(Extracted data entries)
┌──
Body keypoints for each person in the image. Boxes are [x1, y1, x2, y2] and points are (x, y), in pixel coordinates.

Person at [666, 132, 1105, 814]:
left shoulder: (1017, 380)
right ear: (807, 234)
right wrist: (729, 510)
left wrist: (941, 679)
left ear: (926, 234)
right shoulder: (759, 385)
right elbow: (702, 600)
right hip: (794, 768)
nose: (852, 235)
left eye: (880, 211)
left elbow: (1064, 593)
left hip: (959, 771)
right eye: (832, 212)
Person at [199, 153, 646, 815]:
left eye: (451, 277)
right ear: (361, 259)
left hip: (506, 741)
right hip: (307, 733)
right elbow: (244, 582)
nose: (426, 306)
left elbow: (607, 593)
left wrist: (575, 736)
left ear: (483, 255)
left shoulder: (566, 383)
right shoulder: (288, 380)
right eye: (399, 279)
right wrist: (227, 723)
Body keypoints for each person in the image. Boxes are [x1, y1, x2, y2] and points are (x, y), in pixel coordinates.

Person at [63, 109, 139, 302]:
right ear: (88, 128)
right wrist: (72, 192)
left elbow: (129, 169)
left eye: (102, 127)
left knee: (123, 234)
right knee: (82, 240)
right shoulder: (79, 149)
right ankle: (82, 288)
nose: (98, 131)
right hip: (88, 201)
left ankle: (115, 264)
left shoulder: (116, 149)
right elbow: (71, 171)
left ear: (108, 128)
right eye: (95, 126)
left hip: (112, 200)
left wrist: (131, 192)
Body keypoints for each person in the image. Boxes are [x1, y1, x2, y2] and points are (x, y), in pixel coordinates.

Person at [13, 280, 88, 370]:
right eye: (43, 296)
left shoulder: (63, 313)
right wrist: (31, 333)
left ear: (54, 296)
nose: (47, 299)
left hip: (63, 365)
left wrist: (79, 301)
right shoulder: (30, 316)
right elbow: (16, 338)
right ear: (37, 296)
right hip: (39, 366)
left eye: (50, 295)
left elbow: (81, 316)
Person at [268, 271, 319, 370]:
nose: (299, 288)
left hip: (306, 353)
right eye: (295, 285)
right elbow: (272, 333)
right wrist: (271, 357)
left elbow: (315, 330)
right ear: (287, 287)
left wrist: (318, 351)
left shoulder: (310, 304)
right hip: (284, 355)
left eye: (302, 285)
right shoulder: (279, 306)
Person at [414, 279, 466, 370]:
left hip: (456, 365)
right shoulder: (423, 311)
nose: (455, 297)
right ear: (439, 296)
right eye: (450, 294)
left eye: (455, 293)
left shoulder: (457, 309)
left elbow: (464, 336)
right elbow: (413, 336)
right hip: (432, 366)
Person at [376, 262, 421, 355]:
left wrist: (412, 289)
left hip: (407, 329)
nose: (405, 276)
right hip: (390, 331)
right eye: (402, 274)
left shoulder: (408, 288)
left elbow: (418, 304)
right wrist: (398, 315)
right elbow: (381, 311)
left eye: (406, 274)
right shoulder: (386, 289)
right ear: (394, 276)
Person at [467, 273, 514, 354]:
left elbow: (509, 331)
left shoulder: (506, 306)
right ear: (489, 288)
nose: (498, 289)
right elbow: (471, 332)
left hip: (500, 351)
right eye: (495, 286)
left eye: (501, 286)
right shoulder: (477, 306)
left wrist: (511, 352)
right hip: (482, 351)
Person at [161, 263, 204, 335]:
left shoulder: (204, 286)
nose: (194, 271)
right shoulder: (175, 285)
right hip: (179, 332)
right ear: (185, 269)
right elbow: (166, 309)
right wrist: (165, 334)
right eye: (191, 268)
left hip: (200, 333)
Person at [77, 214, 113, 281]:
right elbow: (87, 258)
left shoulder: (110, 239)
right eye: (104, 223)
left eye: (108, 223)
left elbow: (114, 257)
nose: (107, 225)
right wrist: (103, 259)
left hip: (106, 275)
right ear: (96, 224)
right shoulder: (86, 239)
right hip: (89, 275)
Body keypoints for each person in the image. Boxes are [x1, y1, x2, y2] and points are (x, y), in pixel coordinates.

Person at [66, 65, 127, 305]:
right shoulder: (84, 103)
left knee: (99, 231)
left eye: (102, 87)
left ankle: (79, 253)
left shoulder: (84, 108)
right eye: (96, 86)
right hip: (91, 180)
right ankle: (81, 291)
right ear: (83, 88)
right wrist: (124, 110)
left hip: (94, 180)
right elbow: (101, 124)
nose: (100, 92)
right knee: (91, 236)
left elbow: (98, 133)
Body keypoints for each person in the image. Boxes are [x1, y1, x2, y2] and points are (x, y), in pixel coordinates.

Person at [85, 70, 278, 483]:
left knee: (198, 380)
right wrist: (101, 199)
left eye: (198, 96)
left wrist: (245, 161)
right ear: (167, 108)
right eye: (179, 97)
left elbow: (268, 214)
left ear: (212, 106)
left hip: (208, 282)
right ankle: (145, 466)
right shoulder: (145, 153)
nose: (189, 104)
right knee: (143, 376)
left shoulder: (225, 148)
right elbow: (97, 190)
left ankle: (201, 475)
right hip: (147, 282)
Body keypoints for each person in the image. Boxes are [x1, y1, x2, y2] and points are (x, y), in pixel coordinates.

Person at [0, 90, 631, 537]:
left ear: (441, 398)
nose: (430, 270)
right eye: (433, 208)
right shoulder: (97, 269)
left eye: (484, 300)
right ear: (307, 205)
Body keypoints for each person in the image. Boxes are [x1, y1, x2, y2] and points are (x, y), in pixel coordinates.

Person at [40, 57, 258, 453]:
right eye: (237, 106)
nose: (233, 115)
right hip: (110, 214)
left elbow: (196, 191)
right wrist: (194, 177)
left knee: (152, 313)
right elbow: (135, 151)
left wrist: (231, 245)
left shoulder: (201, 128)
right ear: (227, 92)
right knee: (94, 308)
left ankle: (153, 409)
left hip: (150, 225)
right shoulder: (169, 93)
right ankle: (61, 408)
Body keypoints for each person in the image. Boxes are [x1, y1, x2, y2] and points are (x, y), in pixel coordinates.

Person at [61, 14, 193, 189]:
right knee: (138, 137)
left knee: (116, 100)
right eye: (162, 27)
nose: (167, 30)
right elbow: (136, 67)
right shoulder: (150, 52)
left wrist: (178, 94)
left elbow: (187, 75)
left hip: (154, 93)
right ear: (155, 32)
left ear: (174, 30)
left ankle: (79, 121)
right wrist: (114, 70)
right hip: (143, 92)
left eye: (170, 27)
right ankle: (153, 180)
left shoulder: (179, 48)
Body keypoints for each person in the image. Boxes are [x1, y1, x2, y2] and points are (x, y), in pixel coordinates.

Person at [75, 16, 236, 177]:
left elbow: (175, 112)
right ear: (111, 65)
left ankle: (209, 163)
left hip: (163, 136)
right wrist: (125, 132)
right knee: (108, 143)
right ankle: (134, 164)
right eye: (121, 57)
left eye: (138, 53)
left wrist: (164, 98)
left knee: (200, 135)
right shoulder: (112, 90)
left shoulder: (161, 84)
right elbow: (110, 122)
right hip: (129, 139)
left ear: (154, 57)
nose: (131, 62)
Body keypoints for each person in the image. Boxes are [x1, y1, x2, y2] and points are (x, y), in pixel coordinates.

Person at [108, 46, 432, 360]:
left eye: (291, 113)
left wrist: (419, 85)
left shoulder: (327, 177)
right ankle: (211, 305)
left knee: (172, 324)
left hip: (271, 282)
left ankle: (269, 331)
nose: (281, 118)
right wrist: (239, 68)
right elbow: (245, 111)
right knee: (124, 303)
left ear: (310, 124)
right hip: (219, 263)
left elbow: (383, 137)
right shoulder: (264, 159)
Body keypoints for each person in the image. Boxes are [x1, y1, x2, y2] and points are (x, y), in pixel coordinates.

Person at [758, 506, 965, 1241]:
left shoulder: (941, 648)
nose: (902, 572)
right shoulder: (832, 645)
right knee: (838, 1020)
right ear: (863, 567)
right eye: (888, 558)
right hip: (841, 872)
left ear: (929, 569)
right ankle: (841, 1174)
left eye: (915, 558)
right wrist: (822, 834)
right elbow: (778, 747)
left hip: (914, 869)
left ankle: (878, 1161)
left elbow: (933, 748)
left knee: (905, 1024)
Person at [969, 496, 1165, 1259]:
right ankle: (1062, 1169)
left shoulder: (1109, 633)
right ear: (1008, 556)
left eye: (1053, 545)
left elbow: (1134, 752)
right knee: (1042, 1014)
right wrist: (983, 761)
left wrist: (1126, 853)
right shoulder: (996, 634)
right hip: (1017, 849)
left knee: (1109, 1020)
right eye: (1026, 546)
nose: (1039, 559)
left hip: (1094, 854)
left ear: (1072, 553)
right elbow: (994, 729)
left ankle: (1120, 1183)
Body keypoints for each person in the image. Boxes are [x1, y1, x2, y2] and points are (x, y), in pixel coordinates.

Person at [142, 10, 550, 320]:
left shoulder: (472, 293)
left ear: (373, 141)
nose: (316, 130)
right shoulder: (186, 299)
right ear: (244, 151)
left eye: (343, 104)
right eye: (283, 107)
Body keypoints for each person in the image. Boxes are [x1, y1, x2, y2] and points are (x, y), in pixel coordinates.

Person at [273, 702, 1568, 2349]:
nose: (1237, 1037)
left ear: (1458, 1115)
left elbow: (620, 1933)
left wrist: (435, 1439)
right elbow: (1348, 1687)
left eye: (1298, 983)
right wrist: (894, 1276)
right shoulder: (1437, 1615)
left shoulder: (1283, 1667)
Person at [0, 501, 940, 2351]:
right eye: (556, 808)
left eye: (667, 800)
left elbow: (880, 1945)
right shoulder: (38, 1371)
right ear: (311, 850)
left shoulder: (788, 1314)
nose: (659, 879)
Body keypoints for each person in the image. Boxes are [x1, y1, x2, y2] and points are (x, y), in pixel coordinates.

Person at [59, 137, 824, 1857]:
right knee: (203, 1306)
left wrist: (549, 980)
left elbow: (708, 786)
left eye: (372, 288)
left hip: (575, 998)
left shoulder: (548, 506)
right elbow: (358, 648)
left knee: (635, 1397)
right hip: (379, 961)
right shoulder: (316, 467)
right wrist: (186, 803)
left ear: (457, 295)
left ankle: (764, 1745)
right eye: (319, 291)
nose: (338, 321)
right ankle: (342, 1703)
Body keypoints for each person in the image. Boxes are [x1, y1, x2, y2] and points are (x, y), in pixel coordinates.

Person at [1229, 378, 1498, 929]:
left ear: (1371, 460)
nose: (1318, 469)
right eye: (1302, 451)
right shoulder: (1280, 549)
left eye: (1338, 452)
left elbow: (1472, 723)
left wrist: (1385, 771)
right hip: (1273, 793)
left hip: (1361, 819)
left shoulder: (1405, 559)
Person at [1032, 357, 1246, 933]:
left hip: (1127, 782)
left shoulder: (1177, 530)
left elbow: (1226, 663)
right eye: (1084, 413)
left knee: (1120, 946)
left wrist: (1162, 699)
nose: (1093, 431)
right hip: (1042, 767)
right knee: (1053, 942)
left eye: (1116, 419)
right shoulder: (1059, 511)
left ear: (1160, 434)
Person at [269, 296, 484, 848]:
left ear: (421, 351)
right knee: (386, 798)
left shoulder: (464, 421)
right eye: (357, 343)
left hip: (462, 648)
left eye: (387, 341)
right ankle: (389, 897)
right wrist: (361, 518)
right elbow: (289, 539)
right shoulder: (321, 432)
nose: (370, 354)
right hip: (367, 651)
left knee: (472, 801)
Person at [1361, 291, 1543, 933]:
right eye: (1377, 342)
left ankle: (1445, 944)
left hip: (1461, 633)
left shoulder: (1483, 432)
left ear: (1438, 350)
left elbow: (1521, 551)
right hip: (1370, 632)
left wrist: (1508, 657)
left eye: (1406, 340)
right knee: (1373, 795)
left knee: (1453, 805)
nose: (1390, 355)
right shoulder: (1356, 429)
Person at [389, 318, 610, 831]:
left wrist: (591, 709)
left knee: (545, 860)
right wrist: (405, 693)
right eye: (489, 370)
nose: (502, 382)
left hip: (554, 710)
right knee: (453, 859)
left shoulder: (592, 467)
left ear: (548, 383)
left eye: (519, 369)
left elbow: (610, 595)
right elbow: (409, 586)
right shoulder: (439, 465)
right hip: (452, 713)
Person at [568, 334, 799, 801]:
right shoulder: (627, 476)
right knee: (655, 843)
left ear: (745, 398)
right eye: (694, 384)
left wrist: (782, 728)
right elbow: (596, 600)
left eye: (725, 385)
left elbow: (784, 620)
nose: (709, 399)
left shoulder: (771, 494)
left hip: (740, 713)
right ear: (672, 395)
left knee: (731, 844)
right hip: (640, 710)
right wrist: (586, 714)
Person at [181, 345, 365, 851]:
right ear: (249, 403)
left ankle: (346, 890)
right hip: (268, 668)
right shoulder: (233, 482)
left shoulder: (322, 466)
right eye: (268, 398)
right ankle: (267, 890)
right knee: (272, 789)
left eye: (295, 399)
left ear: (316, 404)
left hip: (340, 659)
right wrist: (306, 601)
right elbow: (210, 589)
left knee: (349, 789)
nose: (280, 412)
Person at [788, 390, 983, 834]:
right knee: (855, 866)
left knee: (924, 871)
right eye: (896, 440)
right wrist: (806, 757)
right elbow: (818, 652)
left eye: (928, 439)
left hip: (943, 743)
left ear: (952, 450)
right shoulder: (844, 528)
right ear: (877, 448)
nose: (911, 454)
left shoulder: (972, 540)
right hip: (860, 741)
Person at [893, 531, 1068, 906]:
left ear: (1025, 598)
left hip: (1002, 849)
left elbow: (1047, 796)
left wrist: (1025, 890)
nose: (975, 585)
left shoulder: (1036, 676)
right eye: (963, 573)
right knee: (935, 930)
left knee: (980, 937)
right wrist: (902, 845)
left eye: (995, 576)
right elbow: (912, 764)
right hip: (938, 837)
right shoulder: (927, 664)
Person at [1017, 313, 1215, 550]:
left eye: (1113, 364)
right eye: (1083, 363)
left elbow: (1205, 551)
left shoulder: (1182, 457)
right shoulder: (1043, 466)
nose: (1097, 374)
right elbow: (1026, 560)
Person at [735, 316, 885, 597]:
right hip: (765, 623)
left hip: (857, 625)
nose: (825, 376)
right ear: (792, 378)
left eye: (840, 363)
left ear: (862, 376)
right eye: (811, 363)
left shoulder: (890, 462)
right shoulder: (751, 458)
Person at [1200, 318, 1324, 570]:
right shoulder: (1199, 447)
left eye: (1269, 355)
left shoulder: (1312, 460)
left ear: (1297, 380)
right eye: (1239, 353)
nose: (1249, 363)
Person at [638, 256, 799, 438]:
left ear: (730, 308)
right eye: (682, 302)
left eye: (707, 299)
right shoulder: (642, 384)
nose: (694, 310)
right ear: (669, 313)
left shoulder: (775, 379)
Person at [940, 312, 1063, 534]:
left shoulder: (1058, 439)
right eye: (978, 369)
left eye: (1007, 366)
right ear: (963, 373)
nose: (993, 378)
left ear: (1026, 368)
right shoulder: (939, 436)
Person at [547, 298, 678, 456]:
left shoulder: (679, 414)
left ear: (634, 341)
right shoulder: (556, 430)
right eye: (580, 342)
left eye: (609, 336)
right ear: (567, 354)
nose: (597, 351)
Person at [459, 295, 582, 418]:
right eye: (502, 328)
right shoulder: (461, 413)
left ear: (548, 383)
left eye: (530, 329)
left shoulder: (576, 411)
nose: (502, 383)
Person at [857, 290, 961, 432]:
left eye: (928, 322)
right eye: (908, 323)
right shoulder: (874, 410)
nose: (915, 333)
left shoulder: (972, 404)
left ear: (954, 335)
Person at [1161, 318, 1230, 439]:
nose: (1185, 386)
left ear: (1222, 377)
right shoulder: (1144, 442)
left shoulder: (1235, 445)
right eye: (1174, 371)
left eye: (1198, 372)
└──
Start at the first line of the entries and stop at the line that contains "left shoulder: (116, 149)". Repeat every line in that span exactly, and nothing beyond it.

Body keypoints for each person in the image. Boxes are [x1, y1, x2, y2] and points are (x, y), in pixel coordinates.

Person at [666, 132, 1105, 814]:
left shoulder: (1017, 380)
right ear: (807, 234)
right wrist: (729, 510)
left wrist: (941, 679)
left ear: (926, 234)
right shoulder: (759, 385)
right elbow: (702, 600)
right hip: (794, 768)
nose: (852, 235)
left eye: (880, 211)
left elbow: (1064, 593)
left hip: (959, 771)
right eye: (832, 212)
Person at [199, 153, 646, 815]:
left eye: (451, 277)
right ear: (361, 259)
left hip: (506, 741)
right hip: (307, 733)
right elbow: (244, 582)
nose: (426, 306)
left elbow: (607, 593)
left wrist: (575, 736)
left ear: (483, 255)
left shoulder: (566, 383)
right shoulder: (288, 380)
right eye: (399, 279)
right wrist: (227, 723)
Body keypoints for each person in the image. Boxes are [x1, y1, x2, y2] and points are (x, y), in pixel coordinates.

Person at [63, 109, 139, 302]:
right ear: (88, 128)
right wrist: (72, 192)
left elbow: (129, 169)
left eye: (102, 127)
left knee: (123, 234)
right knee: (82, 240)
right shoulder: (79, 149)
right ankle: (82, 288)
nose: (98, 131)
right hip: (88, 201)
left ankle: (115, 264)
left shoulder: (116, 149)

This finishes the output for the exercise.